[The data — start]

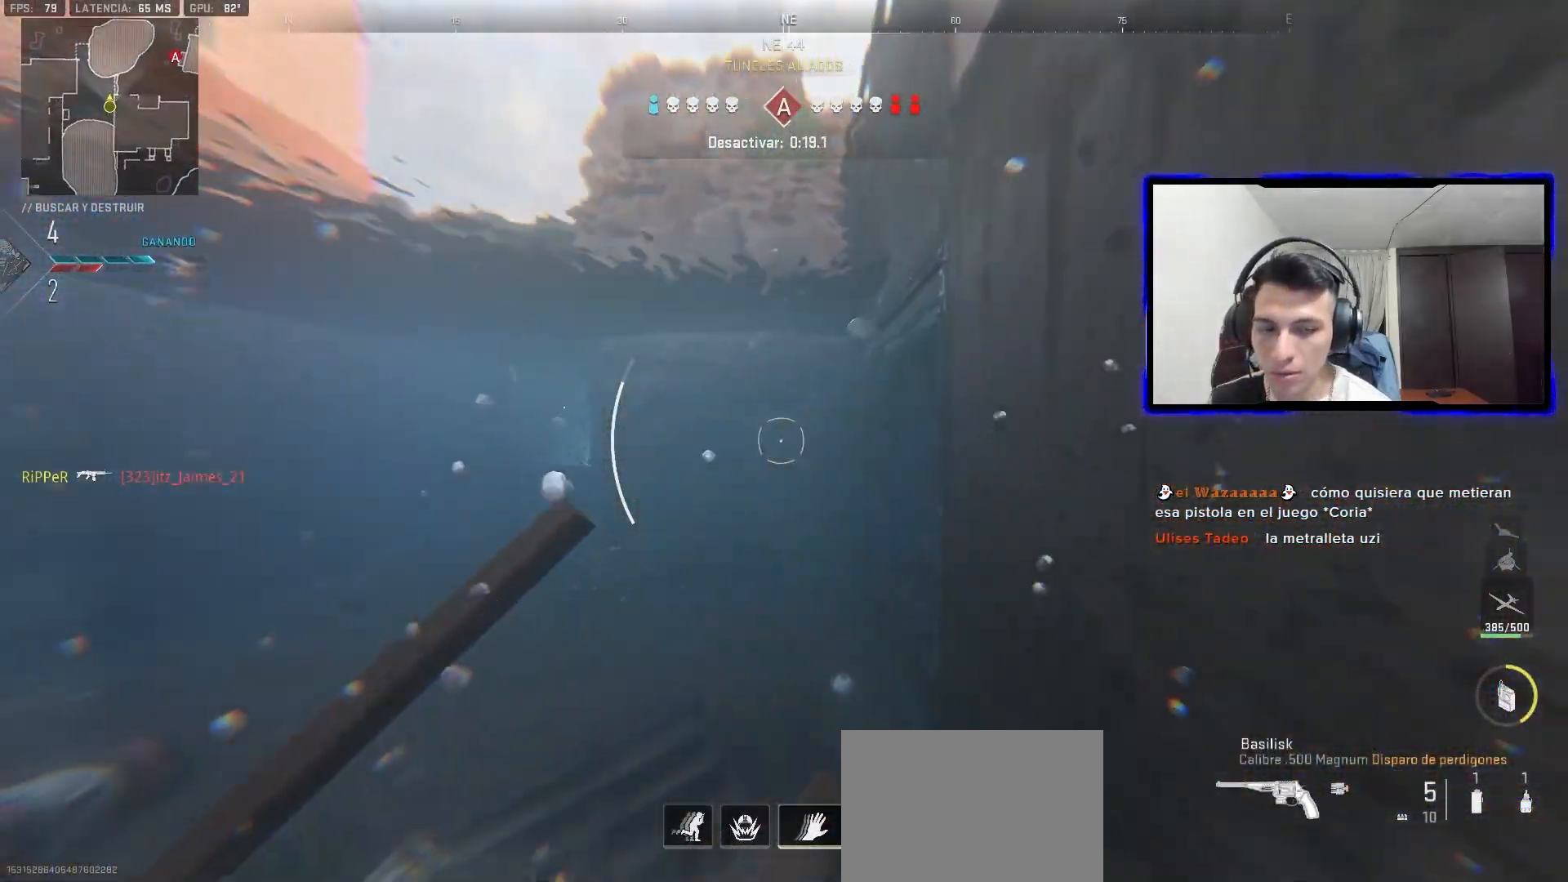
{"dt_ms": 500, "buttons": ["CROSS"], "left_stick": "up-right", "right_stick": "center", "events": [[17, "left_stick", "up-right"], [50, "right_stick", "up-right"], [67, "CIRCLE", "down"], [117, "left_stick", "right"], [200, "CIRCLE", "up"], [283, "CROSS", "down"], [467, "right_stick", "center"], [483, "left_stick", "up-right"]]}
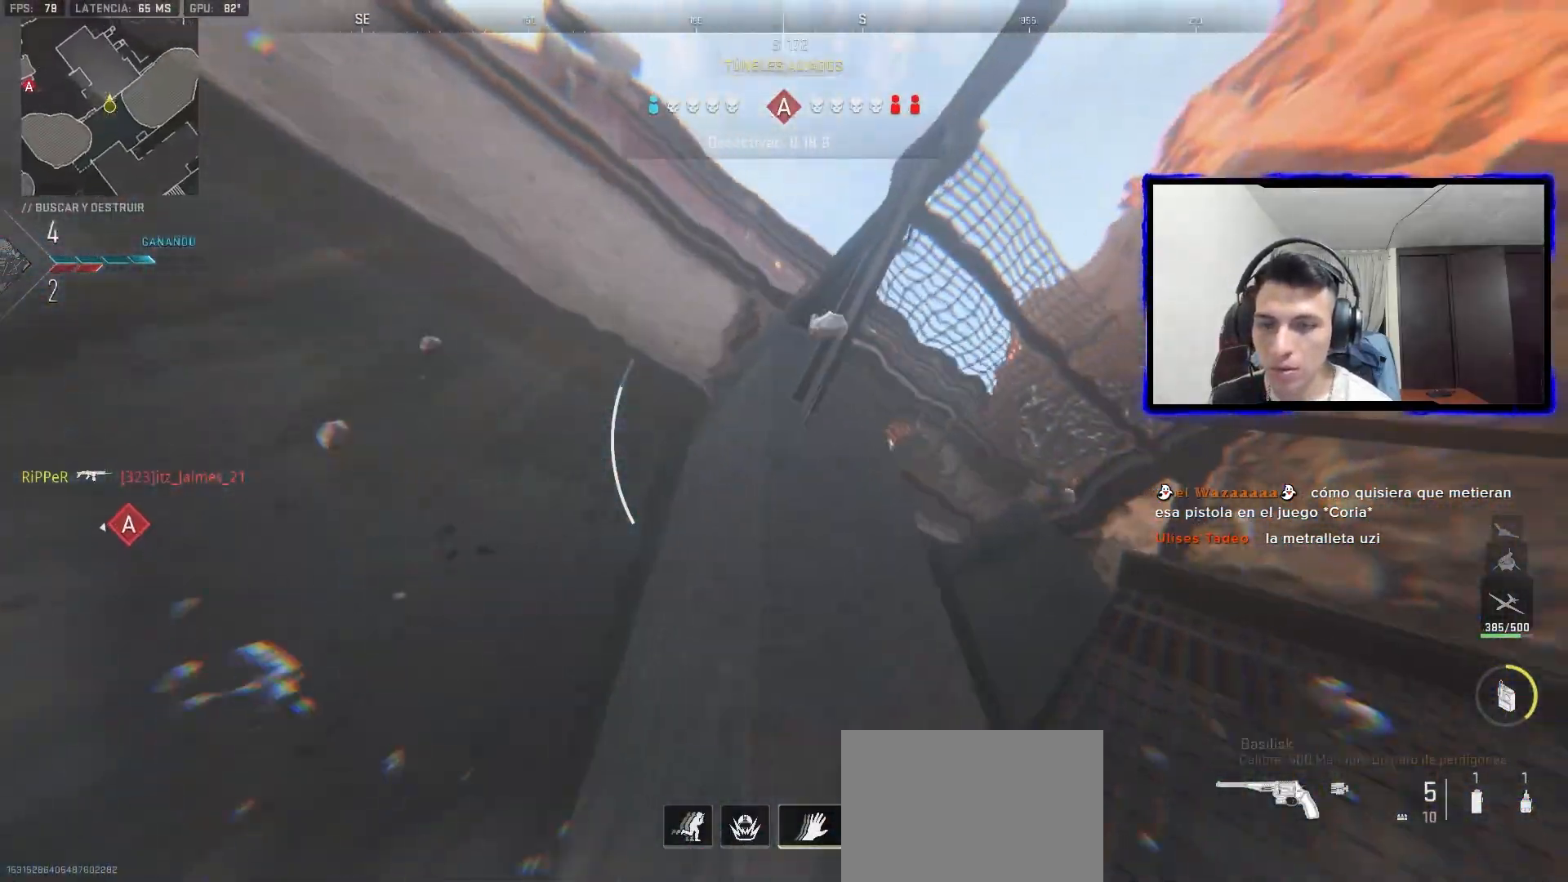
{"dt_ms": 500, "buttons": ["CROSS"], "left_stick": "right", "right_stick": "center", "events": [[217, "left_stick", "down-right"], [217, "right_stick", "up-right"], [350, "right_stick", "center"], [450, "left_stick", "right"]]}
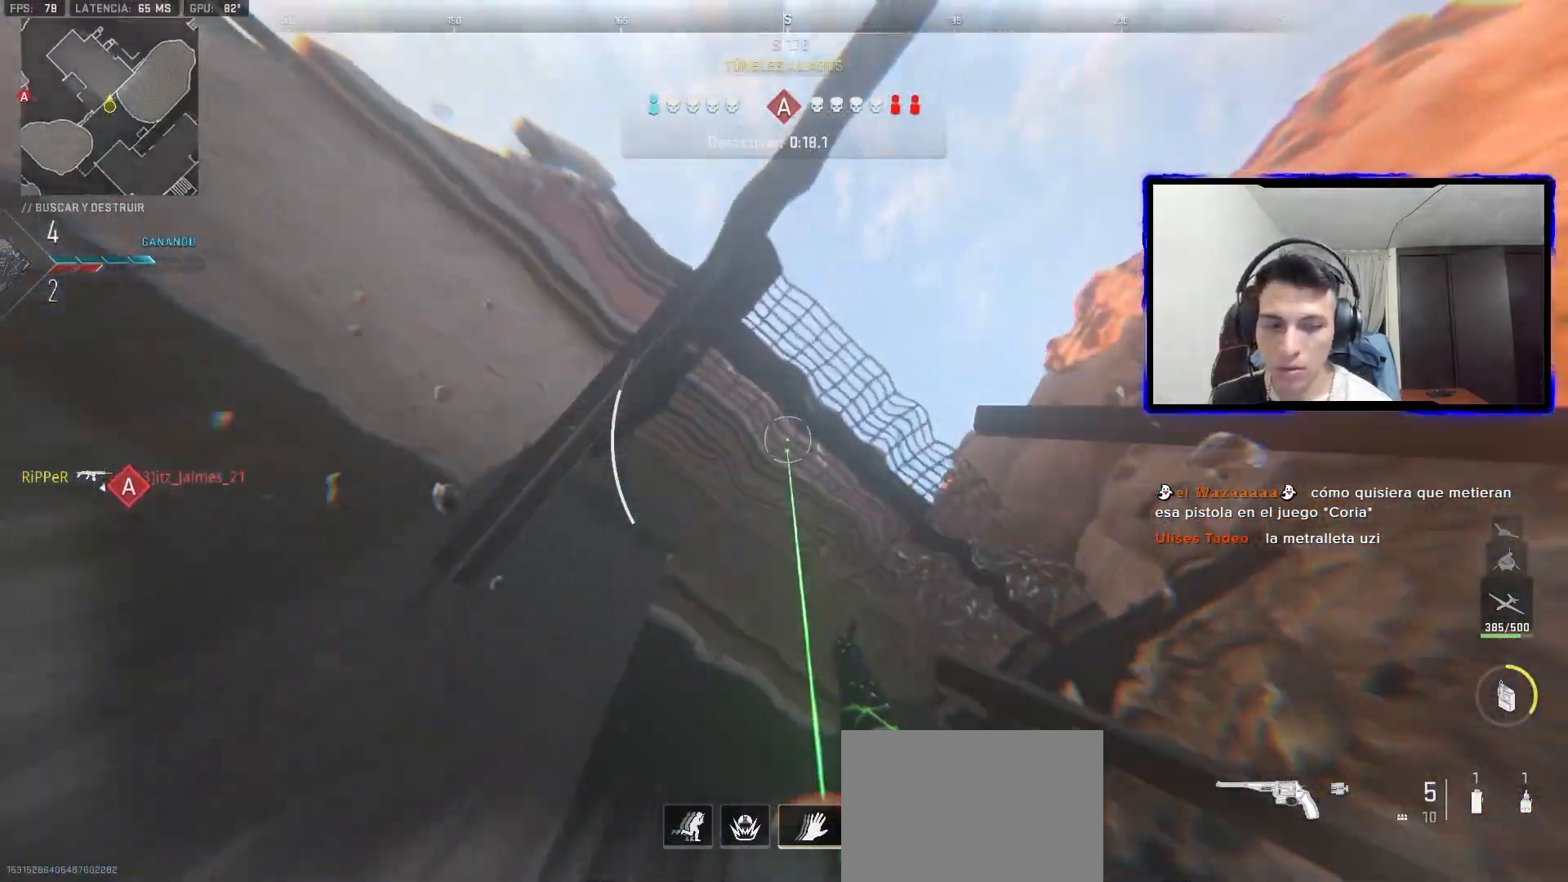
{"dt_ms": 500, "buttons": ["L3"], "left_stick": "up", "right_stick": "down-left", "events": [[150, "left_stick", "up-right"], [200, "right_stick", "down"], [250, "CROSS", "up"], [267, "L3", "down"], [283, "left_stick", "up"], [333, "CROSS", "down"], [350, "right_stick", "center"], [450, "CROSS", "up"], [450, "right_stick", "down-left"]]}
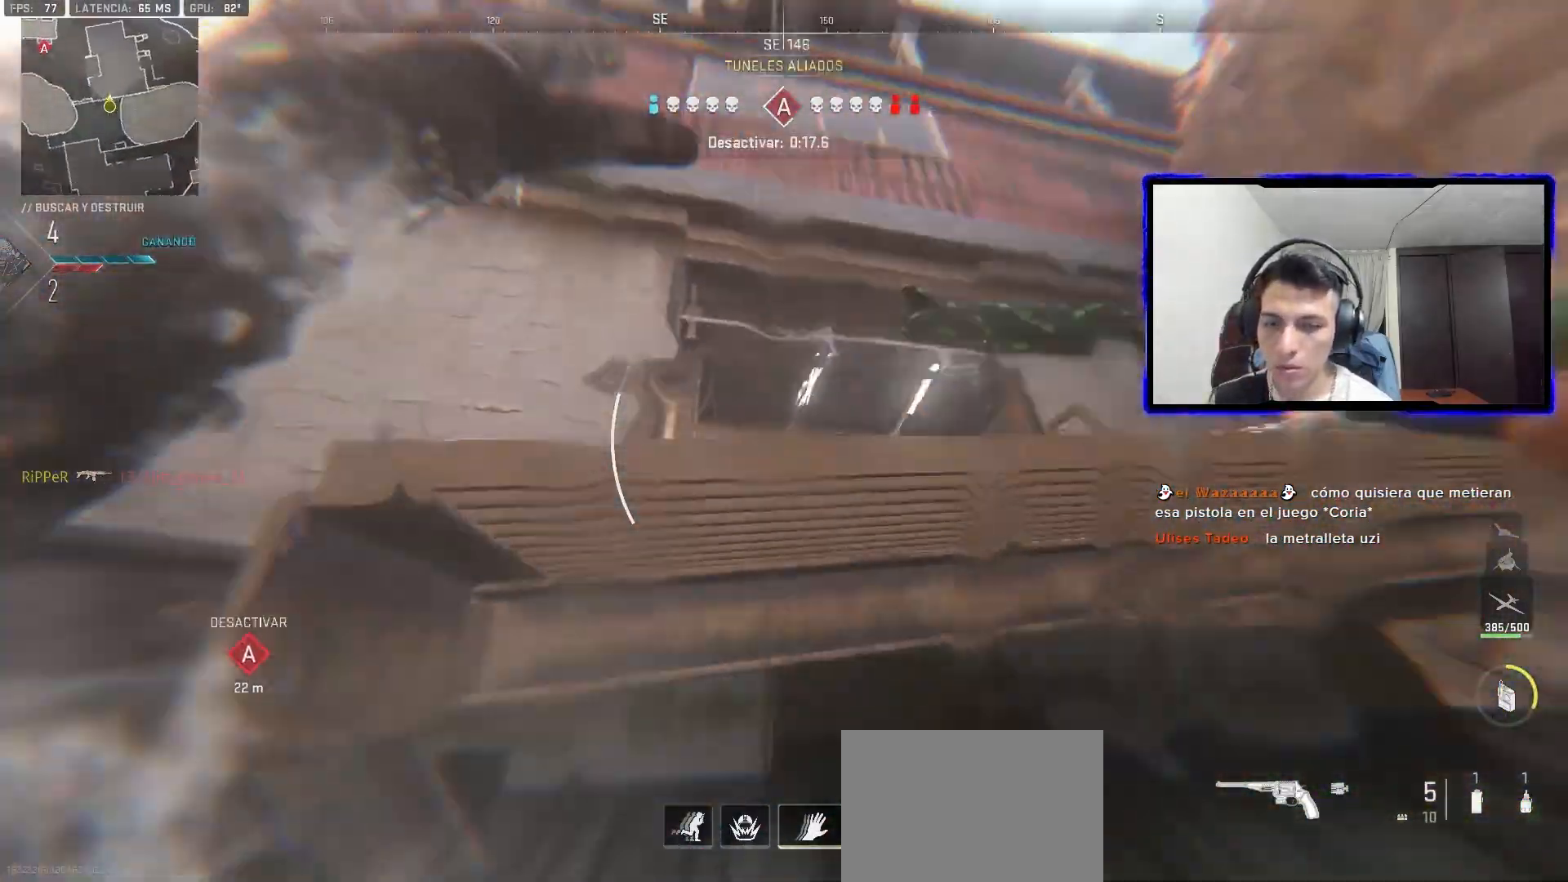
{"dt_ms": 500, "buttons": ["L1"], "left_stick": "up", "right_stick": "center", "events": [[17, "CROSS", "down"], [33, "right_stick", "down"], [67, "L3", "up"], [117, "CROSS", "up"], [183, "CROSS", "down"], [217, "right_stick", "center"], [300, "CROSS", "up"], [350, "L1", "down"], [367, "right_stick", "down"], [500, "right_stick", "center"]]}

[The data — finish]

Retype each line above exactly and leave out any picture.

Exercise response:
{"dt_ms": 500, "buttons": ["CROSS"], "left_stick": "up-right", "right_stick": "center", "events": [[17, "left_stick", "up-right"], [50, "right_stick", "up-right"], [67, "CIRCLE", "down"], [117, "left_stick", "right"], [200, "CIRCLE", "up"], [283, "CROSS", "down"], [467, "right_stick", "center"], [483, "left_stick", "up-right"]]}
{"dt_ms": 500, "buttons": ["CROSS"], "left_stick": "right", "right_stick": "center", "events": [[217, "left_stick", "down-right"], [217, "right_stick", "up-right"], [350, "right_stick", "center"], [450, "left_stick", "right"]]}
{"dt_ms": 500, "buttons": ["L3"], "left_stick": "up", "right_stick": "down-left", "events": [[150, "left_stick", "up-right"], [200, "right_stick", "down"], [250, "CROSS", "up"], [267, "L3", "down"], [283, "left_stick", "up"], [333, "CROSS", "down"], [350, "right_stick", "center"], [450, "CROSS", "up"], [450, "right_stick", "down-left"]]}
{"dt_ms": 500, "buttons": ["L1"], "left_stick": "up", "right_stick": "center", "events": [[17, "CROSS", "down"], [33, "right_stick", "down"], [67, "L3", "up"], [117, "CROSS", "up"], [183, "CROSS", "down"], [217, "right_stick", "center"], [300, "CROSS", "up"], [350, "L1", "down"], [367, "right_stick", "down"], [500, "right_stick", "center"]]}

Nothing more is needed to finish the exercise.